When the Conquistadors discovered the New World, they were amazed by the "tender flesh" and the "delicate and creamy flavor" of avocados. In fact, Spanish missionaries forbade their consumption during Lent because their texture and flavor were too close to those of meat!

Known as aguacate, the fruit spread quickly throughout Latin America. It was first grown in the Antilles (since 1750), then in all the tropical and subtropical regions suited to its farming. It is now found around the world, particularly in Central and South America.

In Europe, it was introduced into Spain in 1519, but large-scale cultivation has only been developed recently. It was only in the 1950s that it began to appear on our tables, first as a rare and luxury item. As a result of globalization, it has become available to all and is now an everyday product. 

Avocados are climacteric; in other words, the fruit is picked before maturity and ripens afterwards.

The flesh of a ripe avocado is soft to the touch: it is ready for eating straight away. Skin that is too dark near the stalk is the sign of over-ripe flesh with dark blemishes inside. 

Avocados are sold fresh individually. They can also be found frozen, or made into guacamole.

Oil is extracted from the flesh and can be used either hot or cold.

Avocados ripen at room temperature.

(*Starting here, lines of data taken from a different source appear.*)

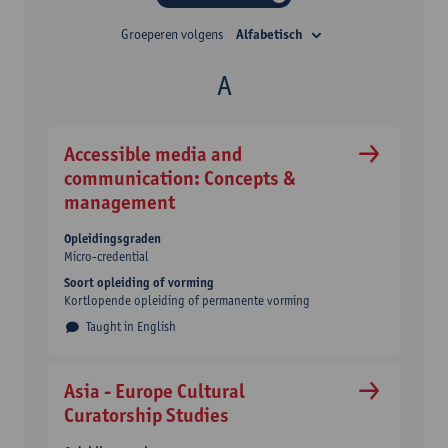
Groeperen volgens
Alfabetisch
Accessible media and
communication: Concepts &
management
Opleidingsgraden
Micro-credential
Soort opleiding of vorming
Kortlopende opleiding of permanente vorming
Taught in English
Asia - Europe Cultural
Curatorship Studies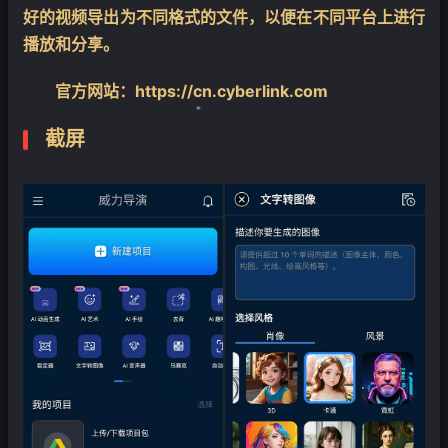
好的视频导出为不同格式的文件，以便在不同平台上进行
播放和分享。
官方网站：https://cn.cyberlink.com
截屏
❄
❄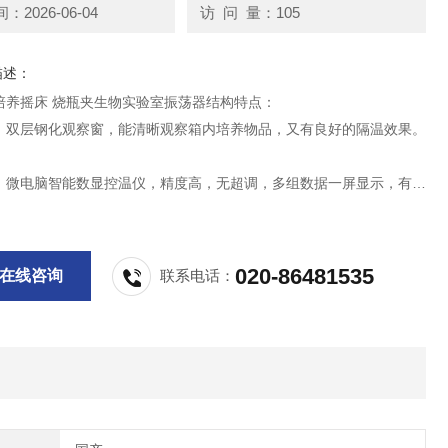
2026-06-04
访 问 量：105
描述：
培养摇床 烧瓶夹生物实验室振荡器结构特点：
：双层钢化观察窗，能清晰观察箱内培养物品，又有良好的隔温效果。
：微电脑智能数显控温仪，精度高，无超调，多组数据一屏显示，有温
能、定时功能。
020-86481535
在线咨询
联系电话：
：选用品牌压缩机，无氟冷剂，噪音低、制冷效果好。
：漏电保护器、异常断电（断电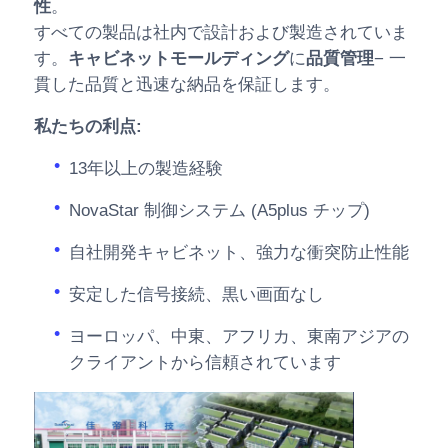
性
。
すべての製品は社内で設計および製造されていま
す。
キャビネットモールディング
に
品質管理
− 一
貫した品質と迅速な納品を保証します。
私たちの利点:
13年以上の製造経験
NovaStar 制御システム (A5plus チップ)
自社開発キャビネット、強力な衝突防止性能
安定した信号接続、黒い画面なし
ヨーロッパ、中東、アフリカ、東南アジアの
クライアントから信頼されています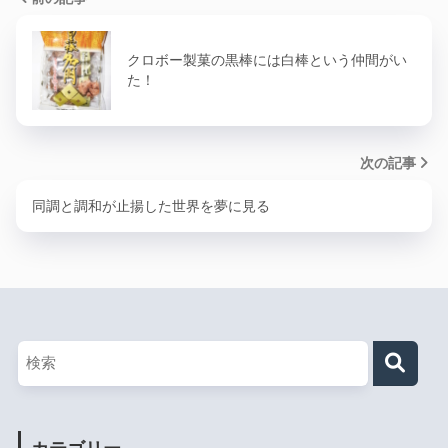
クロボー製菓の黒棒には白棒という仲間がい
た！
次の記事
同調と調和が止揚した世界を夢に見る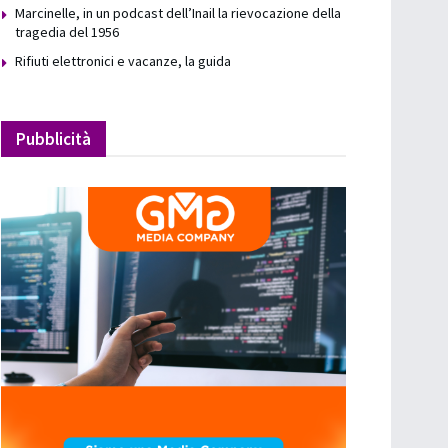
Marcinelle, in un podcast dell’Inail la rievocazione della
tragedia del 1956
Rifiuti elettronici e vacanze, la guida
Pubblicità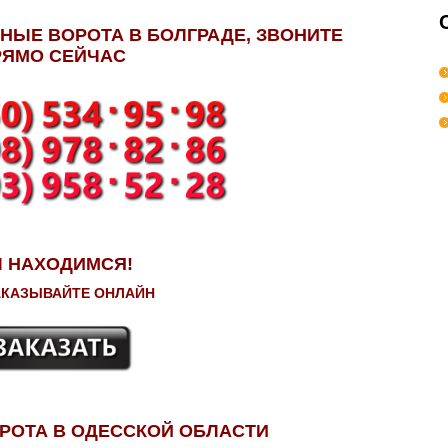
НЫЕ ВОРОТА В БОЛГРАДЕ, ЗВОНИТЕ
РЯМО СЕЙЧАС
 НАХОДИМСЯ!
АКАЗЫВАЙТЕ ОНЛАЙН
РОТА В ОДЕССКОЙ ОБЛАСТИ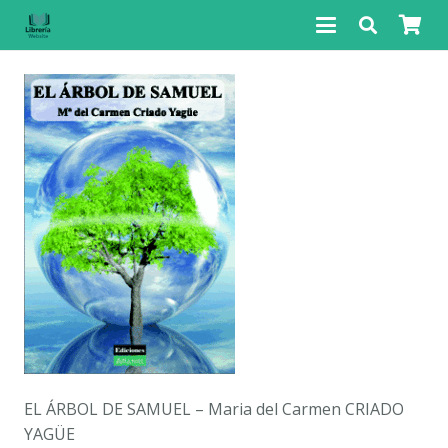
EL ÁRBOL DE SAMUEL – Maria del Carmen CRIADO
YAGÜE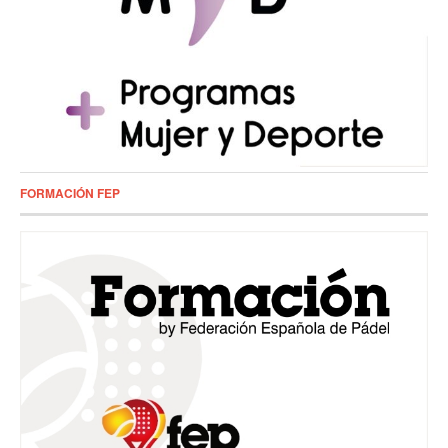
FORMACIÓN FEP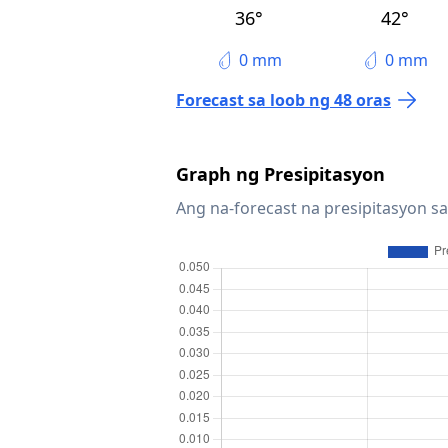
36°
42°
0 mm
0 mm
Forecast sa loob ng 48 oras
Graph ng Presipitasyon
Ang na-forecast na presipitasyon sa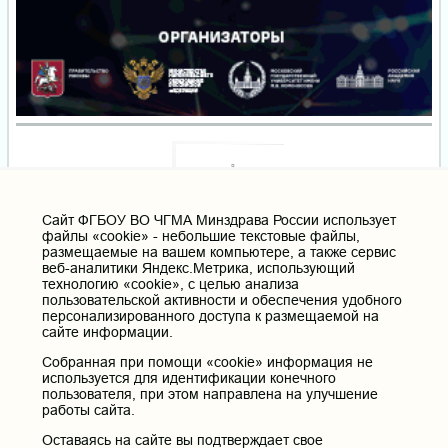
Cайт ФГБОУ ВО ЧГМА Минздрава России использует
файлы «cookie» - небольшие текстовые файлы,
размещаемые на вашем компьютере, а также сервис
веб-аналитики Яндекс.Метрика, использующий
технологию «cookie», с целью анализа
пользовательской активности и обеспечения удобного
персонализированного доступа к размещаемой на
сайте информации.
Собранная при помощи «cookie» информация не
используется для идентификации конечного
пользователя, при этом направлена на улучшение
работы сайта.
Оставаясь на сайте вы подтверждает свое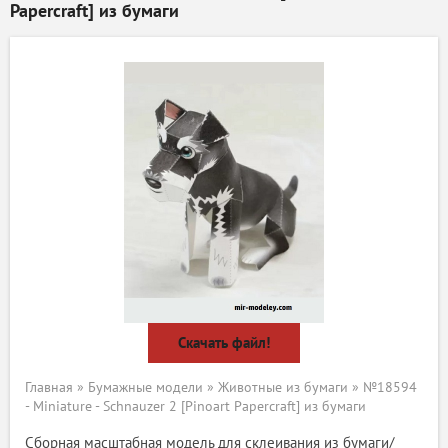
Papercraft] из бумаги
Скачать файл!
Главная
»
Бумажные модели
»
Животные из бумаги
» №18594
- Miniature - Schnauzer 2 [Pinoart Papercraft] из бумаги
Сборная масштабная модель для склеивания из бумаги/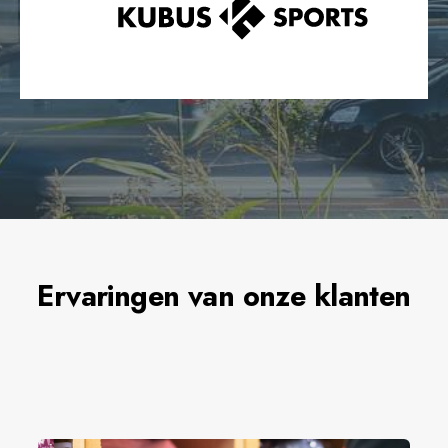
Ervaringen van onze klanten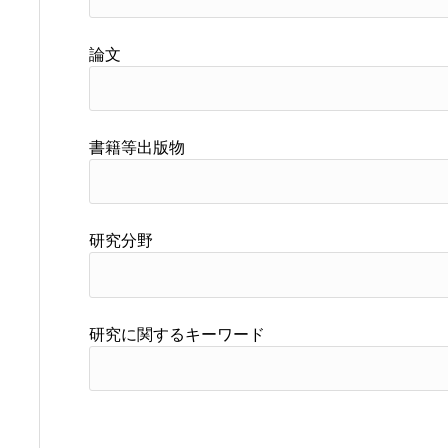
論文
書籍等出版物
研究分野
研究に関するキーワード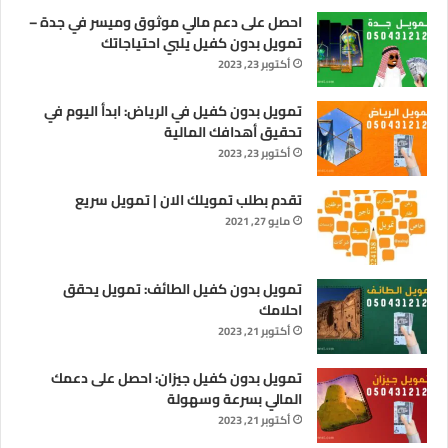
احصل على دعم مالي موثوق وميسر في جدة –
تمويل بدون كفيل يلبي احتياجاتك
أكتوبر 23, 2023
تمويل بدون كفيل في الرياض: ابدأ اليوم في
تحقيق أهدافك المالية
أكتوبر 23, 2023
تقدم بطلب تمويلك الان | تمويل سريع
مايو 27, 2021
تمويل بدون كفيل الطائف: تمويل يحقق
احلامك
أكتوبر 21, 2023
تمويل بدون كفيل جيزان: احصل على دعمك
المالي بسرعة وسهولة
أكتوبر 21, 2023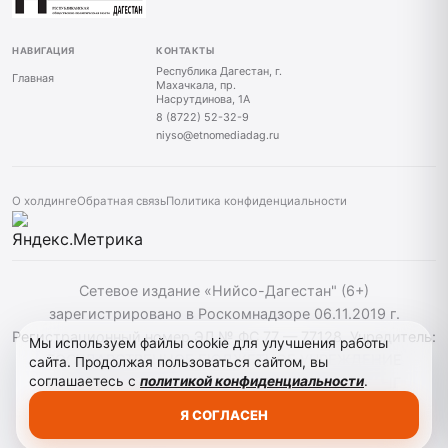
НАВИГАЦИЯ
КОНТАКТЫ
Республика Дагестан, г.
Главная
Махачкала, пр.
Насрутдинова, 1А
8 (8722) 52-32-9
niyso@etnomediadag.ru
О холдинге
Обратная связь
Политика конфиденциальности
Сетевое издание «Нийсо-Дагестан" (6+)
зарегистрировано в Роскомнадзоре 06.11.2019 г.
Регистрационный номер ЭЛ № ФС 77 — 77128. Учредитель:
Мы используем файлы cookie для улучшения работы
ГОСУДАРСТВЕННОЕ БЮДЖЕТНОЕ УЧРЕЖДЕНИЕ
сайта. Продолжая пользоваться сайтом, вы
соглашаетесь с
политикой конфиденциальности
.
РЕСПУБЛИКИ ДАГЕСТАН "ЭТНОМЕДИАХОЛДИНГ
"ДАГЕСТАН". При использовании материалов сайта
Я СОГЛАСЕН
активная гиперссылка на niyso-dag.ru обязательна.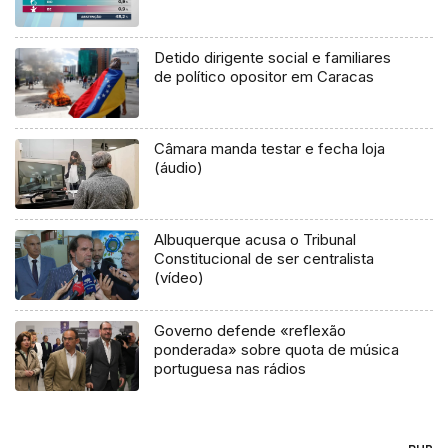
Detido dirigente social e familiares
de político opositor em Caracas
Câmara manda testar e fecha loja
(áudio)
Albuquerque acusa o Tribunal
Constitucional de ser centralista
(vídeo)
Governo defende «reflexão
ponderada» sobre quota de música
portuguesa nas rádios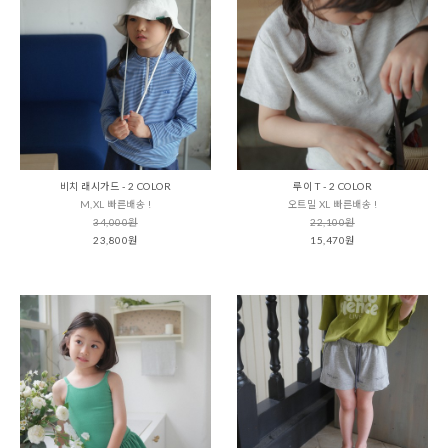
비치 래시가드 - 2 COLOR
루이 T - 2 COLOR
M,XL 빠른배송 !
오트밀 XL 빠른배송 !
34,000원
22,100원
23,800원
15,470원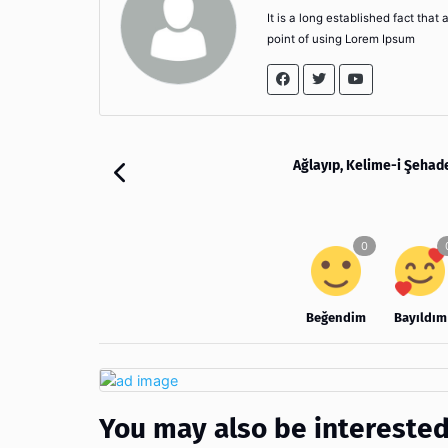
It is a long established fact that
point of using Lorem Ipsum
Ağlayıp, Kelime-i Şehad
Beğendim
Bayıldım
You may also be interested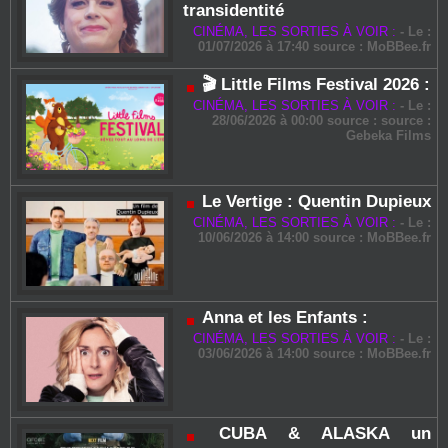
transidentité
CINÉMA, LES SORTIES À VOIR :
-
Le :
01/07/2026 à 17:40 source :
MoBBee.fr
🎬 Little Films Festival 2026 :
CINÉMA, LES SORTIES À VOIR :
-
Le :
28/06/2026 à 00:00 source : source :
Gebeka Films
Le Vertige : Quentin Dupieux
CINÉMA, LES SORTIES À VOIR :
-
Le :
10/06/2026 à 14:00 source :
MoBBee.fr
Anna et les Enfants :
CINÉMA, LES SORTIES À VOIR :
-
Le :
03/06/2026 à 14:00 source :
MoBBee.fr
CUBA & ALASKA un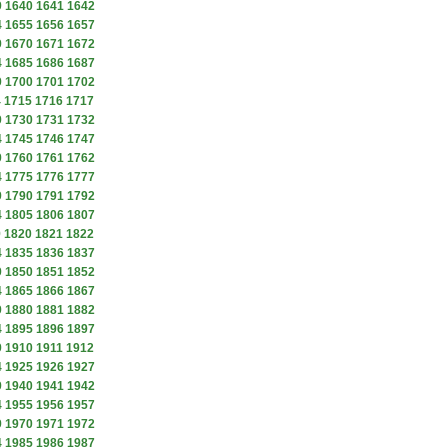
9
1640
1641
1642
4
1655
1656
1657
9
1670
1671
1672
4
1685
1686
1687
9
1700
1701
1702
4
1715
1716
1717
9
1730
1731
1732
4
1745
1746
1747
9
1760
1761
1762
4
1775
1776
1777
9
1790
1791
1792
4
1805
1806
1807
9
1820
1821
1822
4
1835
1836
1837
9
1850
1851
1852
4
1865
1866
1867
9
1880
1881
1882
4
1895
1896
1897
9
1910
1911
1912
4
1925
1926
1927
9
1940
1941
1942
4
1955
1956
1957
9
1970
1971
1972
4
1985
1986
1987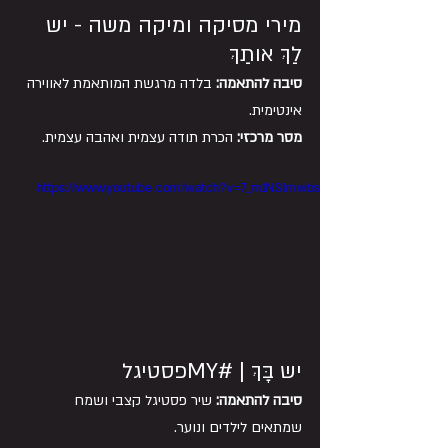
מירי מסיקה ומיקה משה - יש 
לַךְ אותַךְ
סיבה להתאמה:
 בלדה מרגשת המותאמת לאווירה 
אינטימית. 
מסר מרכזי:
 הכרת תודה עצמית ואהבה עצמית.
https://www.youtube.com/watch?v=7_m1NSlmwbs
יש בָּךְ | #MYפסטיגל
סיבה להתאמה:
 שיר פסטיגל קצבי ושמח 
שמתאים לילדים ונוער. 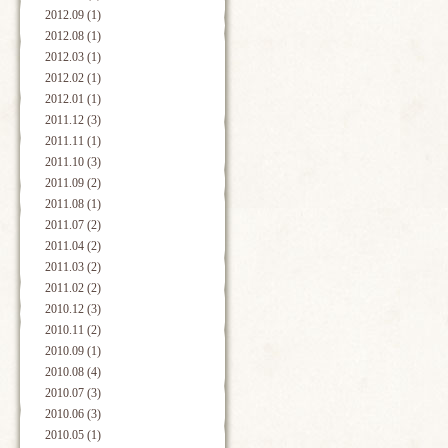
2012.09 (1)
2012.08 (1)
2012.03 (1)
2012.02 (1)
2012.01 (1)
2011.12 (3)
2011.11 (1)
2011.10 (3)
2011.09 (2)
2011.08 (1)
2011.07 (2)
2011.04 (2)
2011.03 (2)
2011.02 (2)
2010.12 (3)
2010.11 (2)
2010.09 (1)
2010.08 (4)
2010.07 (3)
2010.06 (3)
2010.05 (1)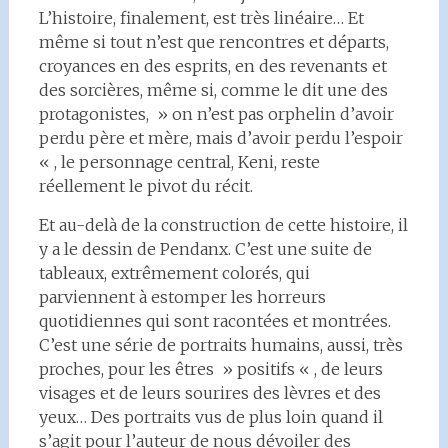
L’histoire, finalement, est très linéaire… Et
même si tout n’est que rencontres et départs,
croyances en des esprits, en des revenants et
des sorcières, même si, comme le dit une des
protagonistes, » on n’est pas orphelin d’avoir
perdu père et mère, mais d’avoir perdu l’espoir
« , le personnage central, Keni, reste
réellement le pivot du récit.
Et au-delà de la construction de cette histoire, il
y a le dessin de Pendanx. C’est une suite de
tableaux, extrêmement colorés, qui
parviennent à estomper les horreurs
quotidiennes qui sont racontées et montrées.
C’est une série de portraits humains, aussi, très
proches, pour les êtres » positifs « , de leurs
visages et de leurs sourires des lèvres et des
yeux… Des portraits vus de plus loin quand il
s’agit pour l’auteur de nous dévoiler des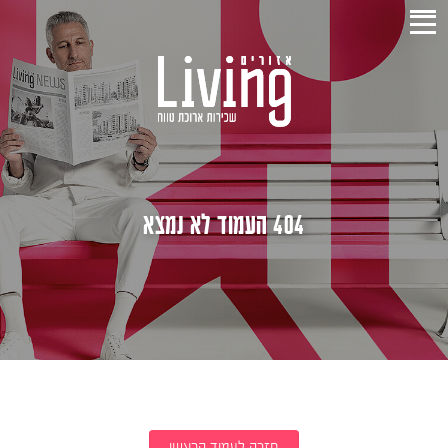
404 העמוד לא נמצא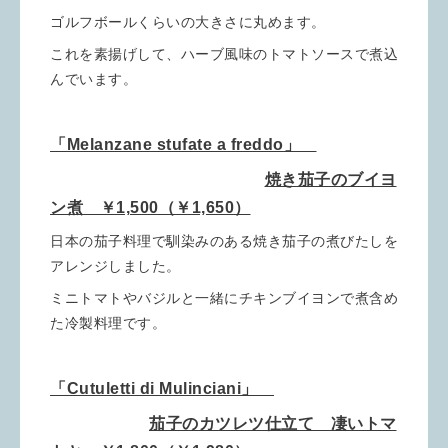
ゴルフボールくらいの大きさに丸めます。
これを素揚げして、ハーブ風味のトマトソースで煮込
んでいます。
「Melanzane stufate a freddo」
焼き茄子のブイヨ
ン煮 ￥1,500（￥1,650）
日本の茄子料理で馴染みのある焼き茄子の煮びたしを
アレンジしました。
ミニトマトやバジルと一緒にチキンブイヨンで煮含め
た冷製料理です。
「Cutuletti di Mulinciani」
茄子のカツレツ仕立て 凄いトマ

They can be wrapped in newspaper or stored in a paper bag with a banana or apple. These release ethylene and speed up the ripening process.

Once ripe, avocados are stored in the refrigerator. Care should be taken not to stack them, and they should be handled carefully, as this fruit is prone to bruising.

Avocado flesh oxidizes very quickly: it should be stored with lemon juice or ascorbic acid.

If blanched in boiling water and chilled immediately, it retains all its color.

The avocado is the only fruit that contains fat. It mainly comprises monosaturated fatty acids, which are comparable with those found in olive oil, and is beneficial for the cardiovascular system.

It is also high in vitamins and minerals. 

The most common varieties are:

  • Edranol: elongated pear shape, hard and thick skin, small pit (South Africa, June through October).
  • Ettinger: elongated, thin and smooth skin, bright green. Very delicate flavor. 250–350 g in weight (South Africa, May through September; Israel, September through April).
  • Fuerte : the most commonly grown variety. Shaped like a pear, thin and matte skin, dark green. Creamy flesh. 250–400 g in weight (Peru, Spain, Israel, October through April; South Africa, April through September).
  • Hass: small, hard, and grainy skin, purplish brown, creamy and aromatic flesh. 250–300 g in weight (Peru, Chile, Spain, September through April; Mexico, September through December; Israel, February through April; South Africa, April through September).
  • Lula: large, rounded base, glossy skin, yellowish green. 300–400 g in weight (Antilles, August through October).
  • Nabal: large, spherical, smooth and dark skin. Lower fat content, can be cooked. 300–500 g in weight (Israel, January through March).